Selected passage:
===
{{DISPLAYTITLE:Chi2 Hydrae}}

Chi2 Hydrae, Latinised from χ2 Hydrae, is a binary star system in the equatorial constellation of Hydra. Based upon an annual parallax shift of 4.6 mas as seen from Earth, it is located roughly 685 light years from the Sun. It is visible to the naked eye with a combined apparent visual magnitude of about 5.7.

This is a detached eclipsing binary star system with an orbital period of 2.27 days and an essentially circular orbit having a measured eccentricity of 0.00. The eclipse of the primary by the secondary component reduces the visual magnitude of the system by 0.29, while the eclipse of the secondary diminishes the magnitude by 0.27.
===
Extracted records:
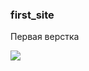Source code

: ### first_site

Первая верстка

<img src="https://github.com/afedorovw/first_site/blob/base/src/img/output.gif">
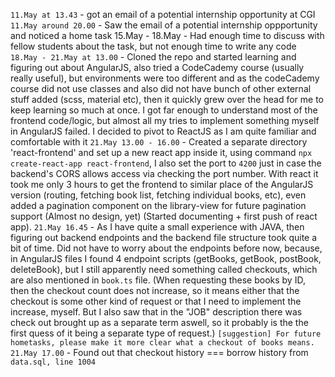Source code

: `11.May at 13.43` - got an email of a potential internship opportunity at CGI
`11.May around 20.00` - Saw the email of a potential internship oppportunity and noticed a home task
15.May - 18.May - Had enough time to discuss with fellow students about the task, but not enough time to write any code
`18.May - 21.May at 13.00` - Cloned the repo and started learning and figuring out about AngularJS, also tried a CodeCademy course (usually really useful), but environments were too different and as the codeCademy course did not use classes and also did not have bunch of other external stuff added (scss, material etc), then it quickly grew over the head for me to keep learning so much at once. I got far enough to understand most of the frontend code/logic, but almost all my tries to implement something myself in AngularJS failed. I decided to pivot to ReactJS as I am quite familiar and comfortable with it
`21.May 13.00 - 16.00` - Created a separate directory 'react-frontend' and set up a new react app inside it, using command `npx create-react-app react-frontend`, I also set the port to `4200` just in case the backend's CORS allows access via checking the port number. With react it took me only 3 hours to get the frontend to similar place of the AngularJS version (routing, fetching book list, fetching individual books, etc), even added a pagination component on the library-view for future pagination support (Almost no design, yet) (Started documenting + first push of react app).
`21.May 16.45` - As I have quite a small experience with JAVA, then figuring out backend endpoints and the backend file structure took quite a bit of time. Did not have to worry about the endpoints before now, because, in AngularJS files I found 4 endpoint scripts (getBooks, getBook, postBook, deleteBook), but I still apparently need something called checkouts, which are also mentioned in `book.ts` file. (When requesting these books by ID, then the checkout count does not increase, so it means either that the checkout is some other kind of request or that I need to implement the increase, myself. But I also saw that in the "JOB" description there was check out brought up as a separate term aswell, so it probably is the the first quess of it being a separate type of request.) `[suggestion] For future hometasks, please make it more clear what a checkout of books means. `
`21.May 17.00` - Found out that checkout history === borrow history from `data.sql, line 1004`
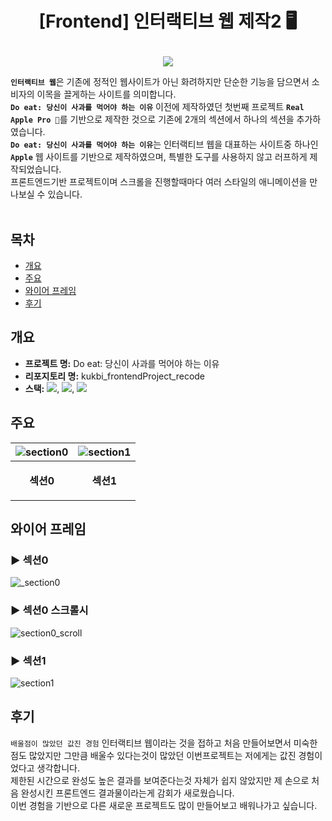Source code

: <br><br>

<!-- 제목 -->
# <p align="center">[Frontend] 인터랙티브 웹 제작2 🖥️</p>

<!-- version -->
<p align="center">
<img src="https://img.shields.io/badge/Version-v.1.0.0-important"></p>


<!-- 내용 -->
<b>`인터랙티브 웹`</b>은 기존에 정적인 웹사이트가 아닌 화려하지만 단순한 기능을 담으면서 소비자의 이목을 끌게하는 사이트를 의미합니다.<br>
<b>`Do eat: 당신이 사과를 먹어야 하는 이유`</b> 이전에 제작하였던 첫번째 프로젝트 <b>`Real Apple Pro 🍎`</b>를 기반으로 제작한 것으로 기존에 2개의 섹션에서 하나의 섹션을 추가하였습니다.<br>
<b>`Do eat: 당신이 사과를 먹어야 하는 이유`</b>는 인터랙티브 웹을 대표하는 사이트중 하나인 <b>`Apple`</b> 웹 사이트를 기반으로 제작하였으며, 특별한 도구를 사용하지 않고 러프하게 제작되었습니다.<br>
프론트엔드기반 프로젝트이며 스크롤을 진행할때마다 여러 스타일의 애니메이션을 만나보실 수 있습니다.<br><br>

<!-- 목차 -->
## 목차
- [개요](#개요)
- [주요](#주요)
- [와이어 프레임](#와이어-프레임)
- [후기](#후기)

## 개요
- <b>프로젝트 명:</b> Do eat: 당신이 사과를 먹어야 하는 이유
- <b>리포지토리 명:</b> kukbi_frontendProject_recode
- <b>스택:</b> <img src="https://img.shields.io/badge/JavaScript-_?style=flat-square&logo=javascript&logoColor=black&color=%23F7DF1E">, <img src="https://img.shields.io/badge/HTML-_?style=flat-square&logo=html5&logoColor=white&color=%23E34F26">, <img src="https://img.shields.io/badge/CSS-_?style=flat-square&logo=css3&logoColor=white&color=%231572B6"> 

## 주요
|![section0](https://github.com/psh0121/kukbi_frontendProject_guide/assets/65241463/57874998-9ab3-4574-9895-fdbd030ac1eb)|![section1](https://github.com/psh0121/kukbi_frontendProject_guide/assets/65241463/d811809d-b85e-4774-8911-4ae84f2d60f2)|
|---|---|
|<p align="center"><b>섹션0</b></p>|<p align="center"><b>섹션1</b></p>|

## 와이어 프레임
<!-- wire frame -->
### ► 섹션0
![_section0](https://github.com/psh0121/kukbi_frontendProject_guide/assets/65241463/b87f67aa-7e4f-4bcb-9b74-90d65e9a9b94)

### ► 섹션0 스크롤시
![section0_scroll](https://github.com/psh0121/kukbi_frontendProject_guide/assets/65241463/65b1c779-3fd5-4474-97a7-90d9916e4ad1)

### ► 섹션1
![section1](https://github.com/psh0121/kukbi_frontendProject_guide/assets/65241463/55f8c2d1-917a-49af-978d-6b347d736147)

## 후기
<!-- 후기 -->
`배울점이 많았던 값진 경험` 인터랙티브 웹이라는 것을 접하고 처음 만들어보면서 미숙한 점도 많았지만 그만큼 배울수 있다는것이 많았던 이번프로젝트는 저에게는 값진 경험이었다고 생각합니다.<br>
제한된 시간으로 완성도 높은 결과를 보여준다는것 자체가 쉽지 않았지만 제 손으로 처음 완성시킨 프론트엔드 결과물이라는게 감회가 새로웠습니다.<br>
이번 경험을 기반으로 다른 새로운 프로젝트도 많이 만들어보고 배워나가고 싶습니다.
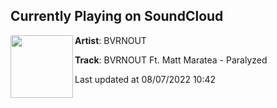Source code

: ## Currently Playing on SoundCloud

[<img align="left" width="100" src="https://i1.sndcdn.com/artworks-HOyaC3wabdBzn6pT-06DNHg-t500x500.jpg">](https://soundcloud.com/bvrnout/bvrnoutmattmarateaparalyzed?in=weareplusplus/sets/best-electronic-music-july-3)

**Artist**: BVRNOUT 

**Track**: BVRNOUT Ft. Matt Maratea - Paralyzed

Last updated at 08/07/2022 10:42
===
Tasks to carry out:
[1] In the Chi2 Hydrae text, what is the orbital period of the binary system?
[2] Go on with the text about Chi2 Hydrae, starting right after its final sentence.
The rows have nothing to do with what comes next.

Results for each task:
[1] 2.27 days.

[2]
The primary, component A, is a magnitude 5.85 B-type star with a stellar classification of B8 III-IVe, suggesting it may be part way along the path of evolving into a giant star from a subgiant. It has about 3.6 times the mass of the Sun and 4.4 times the Sun's radius, although it may be tidally deformed since its radius is 86% of the Roche radius. With an estimated age of 158 million years, it has a projected rotational velocity of 112 km/s.

Component B is a magnitude 7.57 B-type main sequence star with a class of B8.5 V. It has 2.6 times the Sun's mass and 2.16 times the radius of the Sun. The star is filling 60% of its Roche radius.

References

B-type giants
B-type subgiants
B-type main-sequence stars
Eclipsing binaries
Hydra (constellation)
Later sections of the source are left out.